Neuroblastoma Therapeutic Market is segmented By Treatment (Chemotherapy, Immunotherapy), By Drug Development Stage (Phase II, Phase I, Preclinical, D....
Market Driver - Increasing Incidence of Neuroblastoma Among Children
One of the key drivers contributing to market growth that is evident is the rising incidence of this pediatric cancer among children globally. Researchers from hospitals and cancer centers in North America and Europe have reported a slow but steady rise in the number of neuroblastoma cases being diagnosed each year, with more infants and children now being affected by this cancer than ever before.
Furthermore, as diagnostic and screening capabilities are improving all over the world, especially in developing countries, more neuroblastomas are also being detected at an early stage which otherwise may have gone unnoticed before.
With a growing pediatric patient population susceptible to neuroblastoma, the demand for effective treatment options is amplified. Pharmaceutical companies recognize this public health issue and see a widening treatment gap. Consequently, they are allocating additional resources towards research and trials of newer medicines that can target the specific molecular abnormalities and pathways involved in neuroblastoma development, hopefully improving survival outcomes.
Several candidate drugs are currently in the pipeline at different stages of evaluation.
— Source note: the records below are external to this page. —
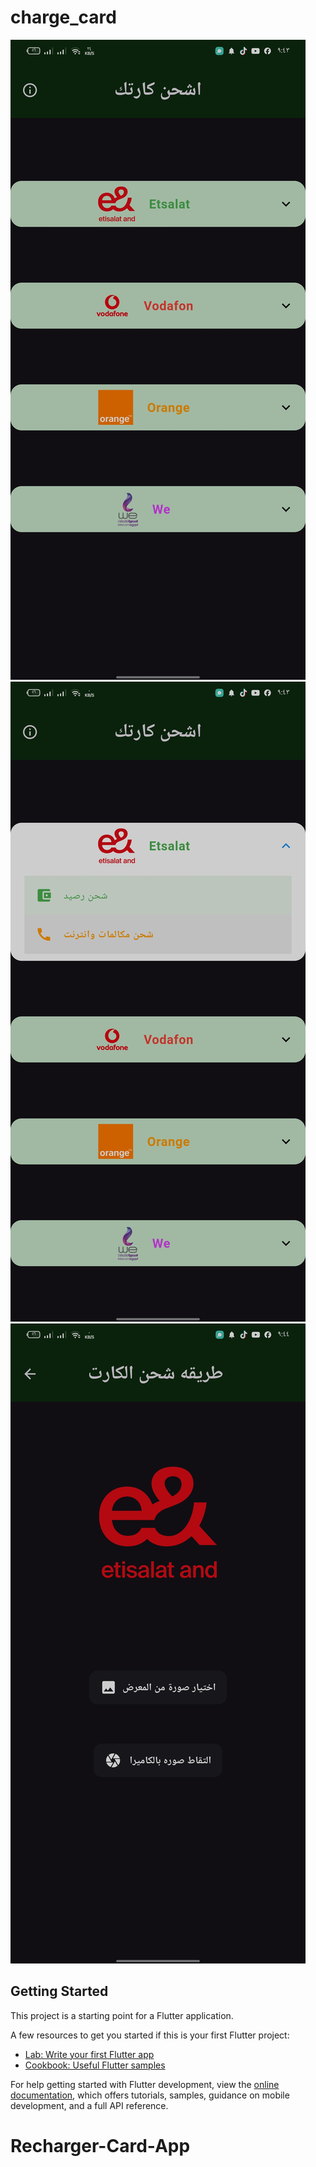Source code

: # charge_card

![لقطة شاشة 1](screenshots/screenshot1.jpeg)
![لقطة شاشة 2](screenshots/screenshot2.jpeg)
![لقطة شاشة 2](screenshots/screenshot3.jpeg)




## Getting Started

This project is a starting point for a Flutter application.

A few resources to get you started if this is your first Flutter project:

- [Lab: Write your first Flutter app](https://docs.flutter.dev/get-started/codelab)
- [Cookbook: Useful Flutter samples](https://docs.flutter.dev/cookbook)

For help getting started with Flutter development, view the
[online documentation](https://docs.flutter.dev/), which offers tutorials,
samples, guidance on mobile development, and a full API reference.
# Recharger-Card-App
If successful, these novel targeted agents and immunotherapies will generate a substantial new revenue stream in the coming years to fulfil this rising need.
Market Driver - Growing Investments in Research and Development of Targeted Therapies
Another important factor positively impacting the neuroblastoma therapeutic sector is the mounting investments from both public and private sources into R&D of more customized treatment approaches.
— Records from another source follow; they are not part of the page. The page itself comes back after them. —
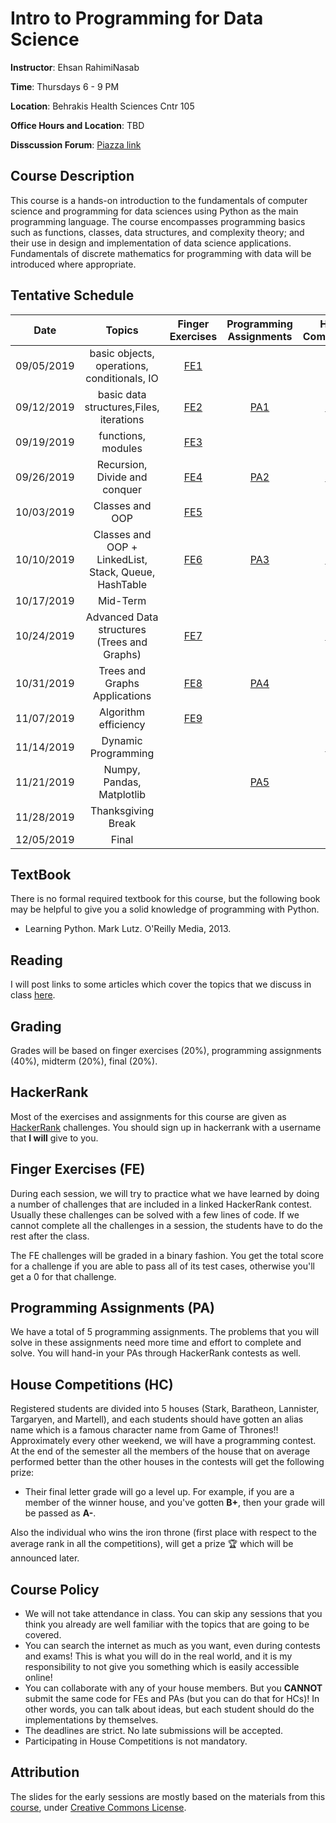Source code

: # Intro to Programming for Data Science

**Instructor**: Ehsan RahimiNasab

**Time**: Thursdays 6 - 9 PM

**Location**: Behrakis Health Sciences Cntr 105

**Office Hours and Location**: TBD

**Disscussion Forum**: [Piazza link](https://piazza.com/class/k05wuruljap2pl)

## Course Description

This course is a hands-on introduction to the fundamentals of computer science and programming for data sciences using Python as the main programming language. The course encompasses programming basics such as functions, classes, data structures, and complexity theory; and their use in design and implementation of data science applications. Fundamentals of discrete mathematics for programming with data will be introduced where appropriate.


## Tentative Schedule

|Date       |Topics                                     |Finger Exercises                       |Programming Assignments|House Competitions|
|:---------:|:-----------------------------------------:|:-------------------------------------:|:---------------------:|:----------------:|
|09/05/2019 |basic objects, operations, conditionals, IO|[FE1](http://www.hackerrank.com/ds5010f19-fe1)|                                                                          |                                               |
|09/12/2019 |basic data structures,Files, iterations    |[FE2](http://www.hackerrank.com/ds5010f19-fe2)|[PA1](http://www.hackerrank.com/ds5010f19-pa1)| [HC1](http://www.hackerrank.com/ds5010f19-hc1)|
|09/19/2019 |functions, modules                         |[FE3](http://www.hackerrank.com/ds5010f19-fe3)|                                                                          |                                               |
|09/26/2019 |Recursion, Divide and conquer              |[FE4](http://www.hackerrank.com/ds5010f19-fe4)|[PA2](http://www.hackerrank.com/ds5010f19-pa2)| [HC2](http://www.hackerrank.com/ds5010f19-hc2)|
|10/03/2019 |Classes and OOP                            |[FE5](http://www.hackerrank.com/ds5010f19-fe5)|                                                                          |                                               |
|10/10/2019 |Classes and OOP + LinkedList, Stack, Queue, HashTable|[FE6](http://www.hackerrank.com/ds5010f19-fe6)|[PA3](http://www.hackerrank.com/ds5010f19-pa3)| [HC3](http://www.hackerrank.com/ds5010f19-hc3)|
|10/17/2019 |Mid-Term                                   |                                              |                                                                          |                                               |
|10/24/2019 |Advanced Data structures (Trees and Graphs)|[FE7](http://www.hackerrank.com/ds5010f19-fe7)|                                                      | [HC4](http://www.hackerrank.com/ds5010f19-hc4)|
|10/31/2019 |Trees and Graphs Applications              |[FE8](http://www.hackerrank.com/ds5010f19-fe8)|[PA4](http://www.hackerrank.com/ds5010f19-pa4)|                                               |
|11/07/2019 |Algorithm efficiency                       |[FE9](http://www.hackerrank.com/ds5010f19-fe9)|                                                                          |                                               |
|11/14/2019 |Dynamic Programming                        |                                       |                                                                                |[HC5](http://www.hackerrank.com/ds5010f19-hc5) |
|11/21/2019 |Numpy, Pandas, Matplotlib                  |                                       |[PA5](http://www.hackerrank.com/ds5010f19-pa5)|                                               |
|11/28/2019 |Thanksgiving Break                        |                                       |                                                                                |                                               |
|12/05/2019 |Final                                     |                                       |                                                                                |                                               |


## TextBook
There is no formal required textbook for this course, but the following book may be helpful to give you a solid knowledge of programming with Python.

- Learning Python. Mark Lutz. O'Reilly Media, 2013.

## Reading
I will post links to some articles which cover the topics that we discuss in class [here](readings.md).

## Grading
Grades will be based on finger exercises (20%), programming assignments (40%), midterm (20%), final (20%).

## HackerRank
Most of the exercises and assignments for this course are given as [HackerRank](http://hackerrank.com) challenges. You should sign up in hackerrank with a username that **I will** give to you. 

## Finger Exercises (FE)
During each session, we will try to practice what we have learned by doing a number of challenges that are included in a linked HackerRank contest. Usually these challenges can be solved with a few lines of code. If we cannot complete all the challenges in a session, the students have to do the rest after the class.

The FE challenges will be graded in a binary fashion. You get the total score for a challenge if you are able to pass all of its test cases, otherwise you'll get a 0 for that challenge.

## Programming Assignments  (PA)
We have a total of 5 programming assignments. The problems that you will solve in these assignments need more time and effort to complete and solve. You will hand-in your PAs through HackerRank contests as well.

## House Competitions (HC)
Registered students are divided into 5 houses (Stark, Baratheon, Lannister, Targaryen, and Martell), and each students should have gotten an alias name which is a famous character name from Game of Thrones!! Approximately every other weekend, we will have a programming contest. At the end of the semester all the members of the house that on average performed better than the other houses in the contests will get the following prize:

- Their final letter grade will go a level up. For example, if you are a member of the winner house, and you've gotten **B+**, then your grade will be passed as **A-**.

Also the individual who wins the iron throne (first place with respect to the average rank in all the competitions), will get a prize 🏆  which will be announced later.

## Course Policy
- We will not take attendance in class. You can skip any sessions that you think you already are well familiar with the topics that are going to be covered.
- You can search the internet as much as you want, even during contests and exams! This is what you will do in the real world, and it is my responsibility to not give you something which is easily accessible online!
- You can collaborate with any of your house members. But you **CANNOT** submit the same code for FEs and PAs (but you can do that for HCs)! In other words, you can talk about ideas, but each student should do the implementations by themselves.
- The deadlines are strict. No late submissions will be accepted.
- Participating in House Competitions is not mandatory.

## Attribution
The slides for the early sessions are mostly based on the materials from this [course](https://ocw.mit.edu/courses/electrical-engineering-and-computer-science/6-0001-introduction-to-computer-science-and-programming-in-python-fall-2016/), under [Creative Commons License](http://creativecommons.org/licenses/by-nc-sa/4.0/legalcode).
Major pharmaceutical corporations as well as small biotech startups are devoting greater resources into research of targeted drugs and cell/gene-based therapies. Academic medical centers worldwide are also fundraising more to support innovative investigator-initiated trials of novel agents and combinations. Compared to a decade ago, there is significantly higher activity today around identification of genetic aberrations that fuel neuroblastoma growth and testing of therapies directly counteracting those vulnerabilities. Grantmaking organizations are prioritizing neuroblastoma for awards to test precision oncology concepts in this disease.
With personalized medicine becoming mainstream in oncology, stakeholders clearly foresee major market potential for any targeted therapy that can demonstrate reliable, clinically-meaningful benefit against neuroblastoma, especially for high-risk or relapsed patients facing limited options. As a result, targeted therapeutic discovery and translation are witnessing an unprecedented surge of capital from profit-driven as well as nonprofit sources aiming to capitalize on this unmet need. This expanding R&D base will catapult the field ahead, ultimately providing physicians an armamentarium of novel precision agents that improves clinical management of neuroblastoma going forward.
Market Challenge - High Treatment Costs
The neuroblastoma therapeutic market faces significant challenges due to high treatment costs associated with developing new therapies for this rare childhood cancer. Neuroblastoma treatment often involves intensive chemotherapy, surgery, radiation therapy and stem cell transplants which makes it one of the costliest pediatric cancers to treat.
Developing new drugs also have astronomical R&D costs running into billions of dollars. This puts significant financial pressure on pharmaceutical companies and deters many from actively pursuing the development of novel neuroblastoma medicines.
The low demand for drugs in the small patient pool means drug makers are unable to achieve significant sales volumes needed to recover high development expenses. These costs ultimately get passed on to parents and families in the form of out-of-pocket copays and deductibles, making treatment unaffordable for many. In the absence of government support or subsidies, high drug prices pose a major barrier to access of life-saving neuroblastoma therapies.
Market Opportunity - Development of Precision Medicine and Immunotherapies
A major opportunity in the neuroblastoma therapeutic market is the ongoing development of precision medicine and immunotherapies. With advances in genomics and proteomics, researchers are gaining deeper understanding of the molecular subtypes and drivers of this cancer. This is enabling the design of targeted medicines that block specific genetic mutations fueling tumor growth.
Concurrently, cancer immunotherapies that harness the body's immune system to fight neuroblastoma cells are also being explored. Personalized vaccinations, immune checkpoint inhibitors, T-cell therapies and other cell-based approaches offer hope of developing more effective and longer lasting treatments.
If successful, these precision and immune-based therapies could significantly improve survival outcomes for subsets of high-risk patients. Their novel mechanisms of action may also help overcome resistance to chemotherapy. The neuroblastoma therapeutic market is anticipated to witness increased investment and uptake of these newer targeted and biological therapies in the coming years.